Spain’s Road to the Final
Spain’s tournament could hardly have started less convincingly — a goalless stalemate against Cape Verde in Atlanta, in which 40-year-old goalkeeper Vozinha somehow kept out 27 shots. La Roja recovered to top Group H, then went through the knockout rounds unbeaten and, remarkably, untrailed: Austria were swept aside 3–0 in the Round of 32 (Mikel Oyarzabal with a brace, Pedro Porro adding a third), Portugal were edged 1–0 in the Round of 16 when Mikel Merino struck in the first minute of stoppage time, and Belgium were beaten 2–1 in the Quarter-Final — Fabián Ruiz’s opener cancelled out by Charles De Ketelaere before Merino, again, won it with two minutes of normal time left. The Semi-Final against France, unbeaten and previously unscored-against in the knockout stage, was supposed to be the examination that finally caught Spain out. Instead Luis de la Fuente’s side produced their most complete performance of the summer at AT&T Stadium: Oyarzabal converted a 22nd-minute penalty, Porro doubled the lead just after the hour, and France never found a way back in. 2–0, and Spain are into their first World Cup Final since 2010 without having trailed for a single minute of the knockout stage.
Argentina’s Road to the Final
Argentina’s route has been the opposite of serene.
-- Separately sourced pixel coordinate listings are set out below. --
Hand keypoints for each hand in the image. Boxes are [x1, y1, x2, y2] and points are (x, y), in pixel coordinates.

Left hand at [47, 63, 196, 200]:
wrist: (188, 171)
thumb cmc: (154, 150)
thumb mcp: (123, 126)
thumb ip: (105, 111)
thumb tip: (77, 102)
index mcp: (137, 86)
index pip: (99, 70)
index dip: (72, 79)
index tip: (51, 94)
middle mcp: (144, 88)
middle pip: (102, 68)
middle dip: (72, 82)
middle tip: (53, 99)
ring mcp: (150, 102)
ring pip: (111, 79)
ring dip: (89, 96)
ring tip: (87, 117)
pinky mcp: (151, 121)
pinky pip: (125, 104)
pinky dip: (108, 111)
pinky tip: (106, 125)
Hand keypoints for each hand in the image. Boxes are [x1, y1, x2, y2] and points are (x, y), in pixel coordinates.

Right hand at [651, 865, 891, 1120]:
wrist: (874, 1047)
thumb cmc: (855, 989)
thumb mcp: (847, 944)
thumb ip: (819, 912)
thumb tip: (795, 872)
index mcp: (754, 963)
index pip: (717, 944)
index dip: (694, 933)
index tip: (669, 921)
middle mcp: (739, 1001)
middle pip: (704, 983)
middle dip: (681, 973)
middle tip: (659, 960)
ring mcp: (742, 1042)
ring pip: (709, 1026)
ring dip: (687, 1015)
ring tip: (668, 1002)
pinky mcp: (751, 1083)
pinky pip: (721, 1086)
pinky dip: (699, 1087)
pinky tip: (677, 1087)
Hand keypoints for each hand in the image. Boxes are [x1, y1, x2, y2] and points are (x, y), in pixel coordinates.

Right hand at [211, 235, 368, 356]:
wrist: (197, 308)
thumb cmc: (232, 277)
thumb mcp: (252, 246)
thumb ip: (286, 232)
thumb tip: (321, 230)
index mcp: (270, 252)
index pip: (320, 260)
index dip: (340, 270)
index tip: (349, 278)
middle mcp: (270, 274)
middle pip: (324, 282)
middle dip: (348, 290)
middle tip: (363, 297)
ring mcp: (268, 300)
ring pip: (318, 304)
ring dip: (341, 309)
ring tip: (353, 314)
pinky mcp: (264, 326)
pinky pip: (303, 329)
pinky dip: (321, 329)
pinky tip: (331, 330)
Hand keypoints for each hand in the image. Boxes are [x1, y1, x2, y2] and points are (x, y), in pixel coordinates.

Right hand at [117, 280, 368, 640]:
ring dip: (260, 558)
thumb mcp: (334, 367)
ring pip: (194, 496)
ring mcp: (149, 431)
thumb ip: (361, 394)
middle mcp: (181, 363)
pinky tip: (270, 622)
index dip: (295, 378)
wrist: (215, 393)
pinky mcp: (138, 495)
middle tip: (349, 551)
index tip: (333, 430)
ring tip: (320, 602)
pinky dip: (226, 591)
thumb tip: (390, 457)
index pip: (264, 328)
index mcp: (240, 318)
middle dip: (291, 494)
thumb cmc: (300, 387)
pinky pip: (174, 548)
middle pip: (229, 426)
Lionel Messi opened the tournament with a hat-trick against Algeria — his 200th cap, and a treble that pulled him level with Miroslav Klose’s all-time World Cup scoring record of 16 goals — but every knockout tie since has gone to the wire. Cape Verde pushed the defending champions to extra time in the Round of 32 before Argentina scraped through 3–2. Egypt led 2–0 in the Round of 16 before Cristian Romero, Messi and Enzo Fernández scored three times in eleven second-half minutes to turn it around, 3–2. Switzerland needed 120 minutes and a red card for Breel Embolo before Julián Álvarez and Lisandro Martínez finally broke the deadlock in extra time, 3–1. And in the Semi-Final against England at Mercedes-Benz Stadium, Argentina trailed to an Anthony Gordon strike before Enzo Fernández equalised in the 85th minute and Lisandro Martínez won it in the second minute of stoppage time, 2–1. Five knockout matches, one clean sheet, and a habit of finding a way regardless — Lionel Scaloni’s side arrive in New Jersey battle-scarred but unbeaten, one win away from defending their title.
Prediction: Who Wins the Final?
Spain arrive as the form team of the tournament: unbeaten, untrailed in the knockout rounds, and playing with more control than anyone left in the draw. Argentina arrive as the team that refuses to lose: five knockout matches, five results that went their way, however long it took. Something has to give. Spain’s suffocating possession game should dominate long stretches of the match, and Pedri and Gavi have shown all tournament they can strangle the tempo out of better midfields than Argentina’s engine room. But Argentina have spent five straight knockout matches proving that scorelines and territory mean nothing once Lionel Messi and Julián Álvarez sense a chance to strike late — and a team built to grind out 120 minutes when it must is exactly the kind of opponent that punishes a slow start. Prediction: Argentina 2–1 Spain (a.e.t.) — a fitting final chapter to the Messi era, decided, as so much of this Argentina run has been, deep into extra time.